Por isso, além da criação do novo departamento no Itamaraty, algumas medidas estão sendo propostas para ampliar o comércio com outros países. Uma delas é a promoção de um workshop para falar sobre temas do agro como a questão da sanidade animal e vegetal, avanços tecnológicos, genética e a conservação do meio ambiente. O evento está sendo articulado pelo Ministério da Agricultura em parceria com a FPA e será voltado a jornalistas, empresários, embaixadores e investidores. A previsão é de que seja realizado em São Paulo durante o mês de abril.

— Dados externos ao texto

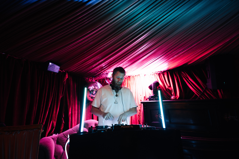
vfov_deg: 53.1
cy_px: 80
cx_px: 120
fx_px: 159
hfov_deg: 73.7
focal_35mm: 24
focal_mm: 24
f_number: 1.4
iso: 1250
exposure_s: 1/60
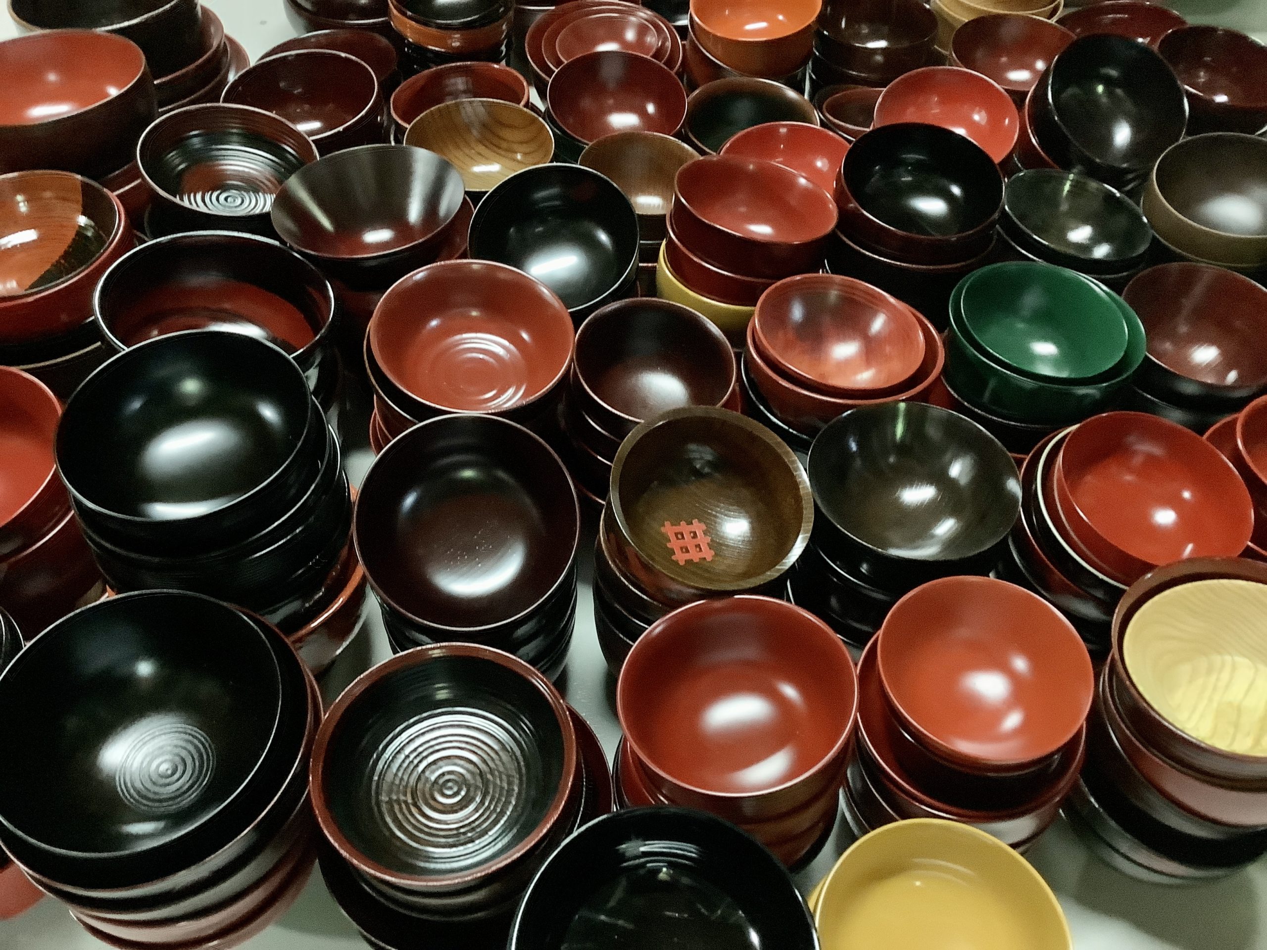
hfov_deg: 58.4
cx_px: 634
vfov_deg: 45.4
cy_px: 475
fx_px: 1135
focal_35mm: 31
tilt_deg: -50.2
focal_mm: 3.3
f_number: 2.4
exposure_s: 1/17
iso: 640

Para Moreira, a maior guerra que a diplomacia brasileira enfrentará para ampliar o comércio exterior será a da comunicação. “Nosso país vem sendo constantemente atacado por causa da questão ambiental, mas não falam a verdade. Temos que rebater esse discurso de forma efetiva”, diz. Para o deputado, é preciso que o Brasil rebata todas as críticas de forma contundente. A ministra Tereza Cristina também já manifestou preocupação com essa questão e prepara missões ao exterior para expandir o comércio dos produtos brasileiros. Ásia e Europa serão os primeiros destinos, mas as datas ainda não foram definidas. Ribeiro informou que já existem algumas agendas sendo trabalhadas, mas confirmou, por enquanto, a ida da ministra ao Japão para a reunião de ministros da agricultura do G-20, que ocorrerá em maio.

MERCADOS PRIORITÁRIOS

A agropecuária brasileira exporta para mais de 150 países. No ano passado, o setor bateu o recorde nominal de US$ 101,69 bilhões. O governo e o setor privado esperam que esse valor seja ainda maior em 2019. “A agricultura brasileira exporta de maneira pujante para todas as regiões do planeta. Vamos ajudar a fortalecer a vocação universal das exportações brasileiras do agronegócio, buscando proativamente reforçar nossas relações comerciais, sem nenhum viés ideológico”, diz o Itamaraty.

O setor também se mostra otimista e já sonha com a abertura de novos mercados. O presidente da Abrafrutas (Associação Brasileira de Frutas), Luiz Roberto Barcelos, espera que o setor da fruticultura faça com a região Nordeste o que a soja fez com o Centro-Oeste. “Temos um espaço muito grande para expandir. Somos o terceiro maior produtor de frutas do mundo e estamos em 23º lugar em exportação”, diz Luiz Roberto. Além da Ásia, os produtores de frutas ambicionam conquistar o mercado norte-americano.

A aproximação do governo Bolsonaro com Trump tem feito Luiz Roberto projetar novos negócios. “Os Estados Unidos são um mercado muito promissor. Temos uma proximidade geográfica que facilita as exportações.” Atualmente, de acordo com dados da Abrafrutas, são exportadas 848,5 mil toneladas de frutas por ano. Manga, melão e limão são os principais produtos. Grande parte produzida na região Nordeste.

Lígia Dutra, da CNA, compartilha da visão da Abrafrutas. Ela acha que, apesar de concorrerem no mercado do agro, Brasil e Estados Unidos são complementares e podem ampliar ainda muito a pauta de exportações. Para ela, no entanto, o mercado prioritário do agro atualmente é a Ásia. “Queremos que o governo tenha um olhar mais atento ao continente asiático.” Para negociações bilaterais, o foco principal da CNA é a Coreia do Sul. “É um país que tem um grande consumo, eles importam muito produto do agro”, disse. No ano passado a Coreia do Sul abriu a importação de suínos e mangas do Brasil, mas os números ainda são pequenos. Os coreanos compram muito da Austrália e dos Estados Unidos, nossos principais concorrentes.

O trabalho da diplomacia agrícola será garantir o pragmatismo comercial. “As questões políticas e ideológicas a gente pode administrar de forma que não atrapalhe a questão comercial”, diz a superintendente de relações internacionais da CNA. “A gente quer o pragmatismo. Vender pra quem quer comprar.” O recado do setor ao novo governo é simples e direto: a diplomacia abrindo novos mercados aos produtos brasileiros.